▶ Your goal: Please copy out every one of the rows below with "Person at" switched to "Subject at" and every other character unchanged. Leave the pictures out.

- - - -

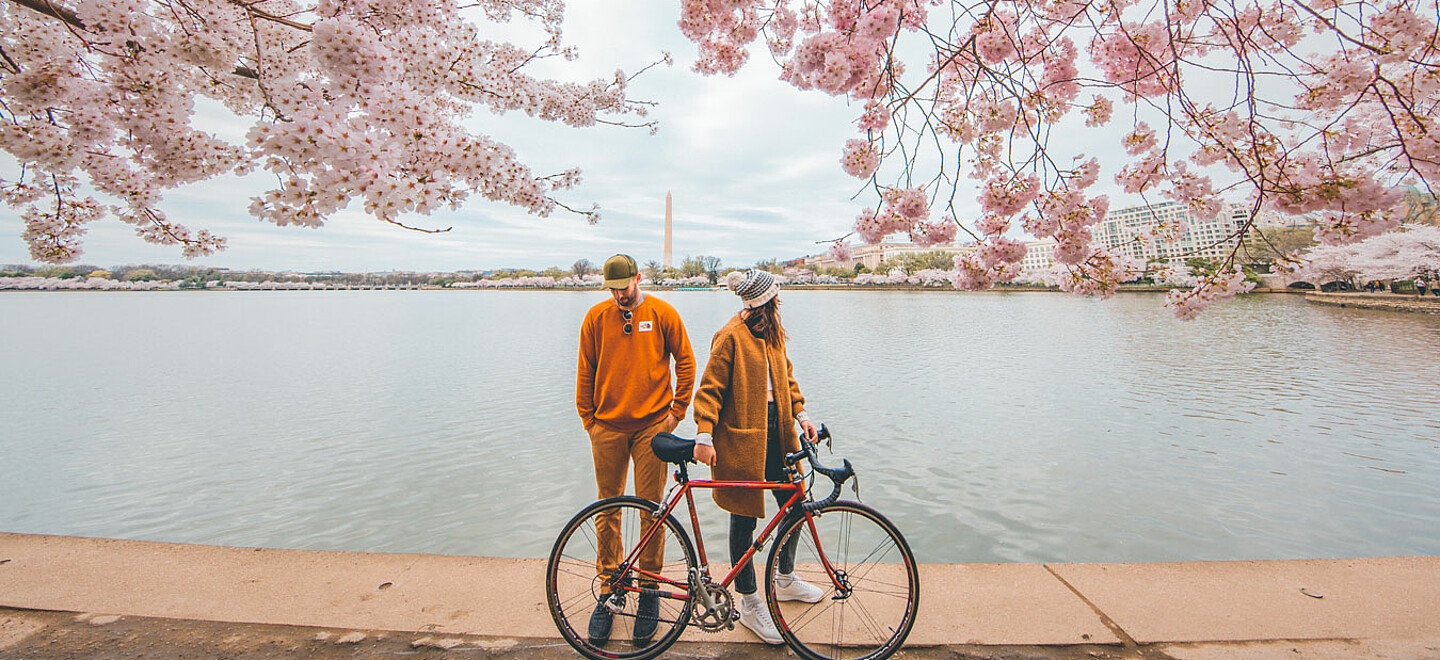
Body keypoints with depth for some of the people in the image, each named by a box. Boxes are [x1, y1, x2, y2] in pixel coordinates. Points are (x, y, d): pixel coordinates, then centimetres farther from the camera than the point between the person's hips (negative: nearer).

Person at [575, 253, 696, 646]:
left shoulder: (663, 313, 0)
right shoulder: (597, 316, 4)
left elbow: (685, 361, 6)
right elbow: (585, 371, 10)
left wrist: (677, 410, 3)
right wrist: (588, 418, 7)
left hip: (652, 426, -1)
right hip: (607, 428, 2)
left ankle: (649, 587, 20)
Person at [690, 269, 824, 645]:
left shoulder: (772, 331, 11)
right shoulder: (731, 336, -14)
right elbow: (710, 388, -14)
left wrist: (800, 414, 7)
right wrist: (704, 436, -22)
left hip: (776, 431, 8)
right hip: (742, 438, -8)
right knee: (745, 518, 5)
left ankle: (785, 579, 39)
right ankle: (749, 605, 22)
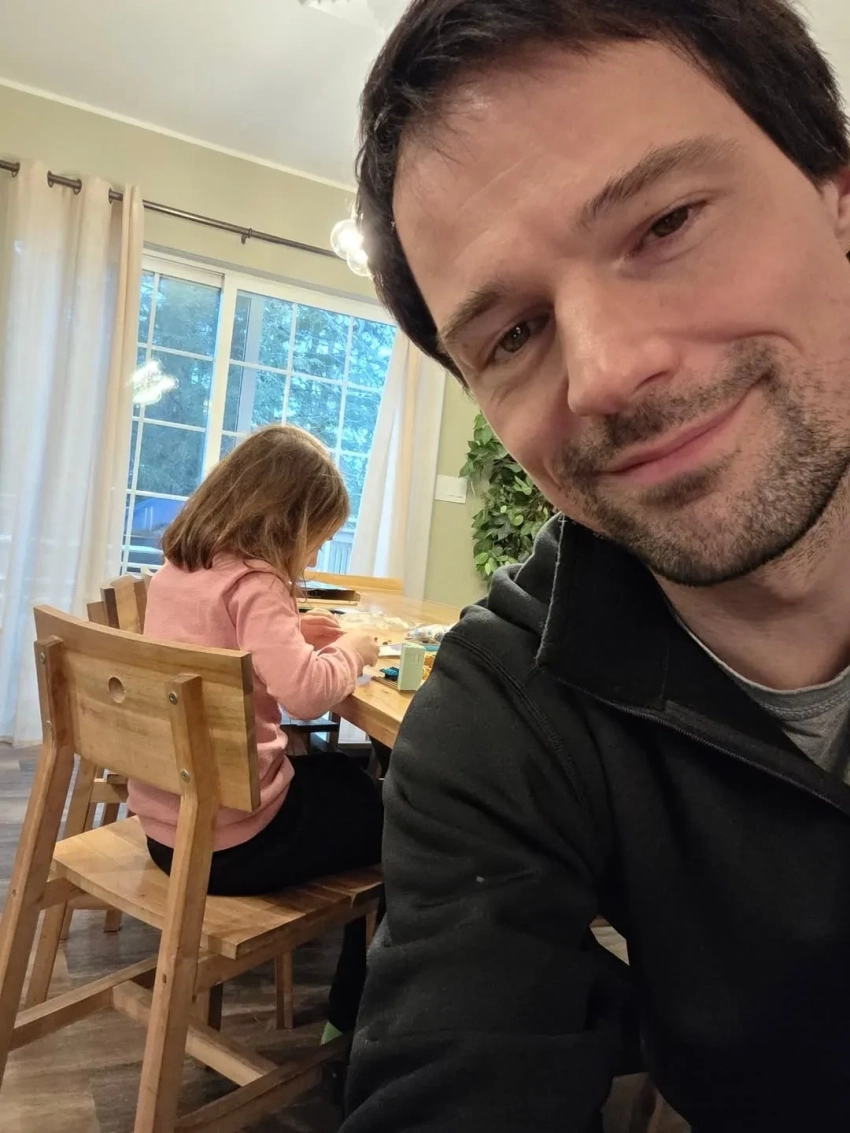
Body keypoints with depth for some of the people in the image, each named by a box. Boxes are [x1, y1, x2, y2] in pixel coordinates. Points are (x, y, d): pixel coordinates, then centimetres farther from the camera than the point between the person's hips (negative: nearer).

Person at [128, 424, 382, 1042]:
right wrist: (350, 649, -13)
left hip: (164, 821, 9)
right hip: (228, 841, -9)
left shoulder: (175, 567, 5)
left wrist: (291, 631, 11)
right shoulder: (253, 582, -21)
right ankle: (358, 1016, 27)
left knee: (345, 776, 26)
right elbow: (306, 692, -32)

- - - -

▶ Result of this exercise:
Body keypoints with depth for some of the people in the image, each named by a box. Boxes are [x1, y1, x2, y2] in pixel coordinates. Points are (x, y, d): pixel coordinates, then centimetres farther from the camera than the point between the person's hips (negative: nearer).

Subject at [575, 253, 696, 646]:
left shoulder: (663, 313, 0)
right shoulder: (597, 316, 4)
left elbow: (685, 361, 6)
right elbow: (585, 371, 10)
left wrist: (677, 410, 3)
right wrist: (588, 418, 7)
left hip: (652, 426, -1)
right hip: (607, 428, 2)
left ankle: (649, 587, 20)
Subject at [690, 269, 824, 645]:
left shoulder: (772, 331, 11)
right shoulder: (731, 336, -14)
right elbow: (710, 388, -14)
left wrist: (800, 414, 7)
right wrist: (704, 436, -22)
left hip: (776, 431, 8)
right hip: (742, 438, -8)
right knee: (745, 518, 5)
left ankle: (785, 579, 39)
right ankle: (749, 605, 22)
Body keypoints with depth for some of the people in the image, each named by a box. Boxes are [x1, y1, x2, y2] in pixel coordinates. Points are (x, y, d): pixel coordinates, then centimetres farther from the camera than the point between the person's hips (negative: nearer).

Subject at [128, 424, 382, 1042]:
right wrist: (350, 649, -13)
left hip: (164, 821, 9)
right hip: (228, 841, -9)
left shoulder: (175, 567, 5)
left wrist: (291, 631, 11)
right shoulder: (253, 582, -21)
right ankle: (358, 1016, 27)
left knee: (345, 776, 26)
right elbow: (306, 692, -32)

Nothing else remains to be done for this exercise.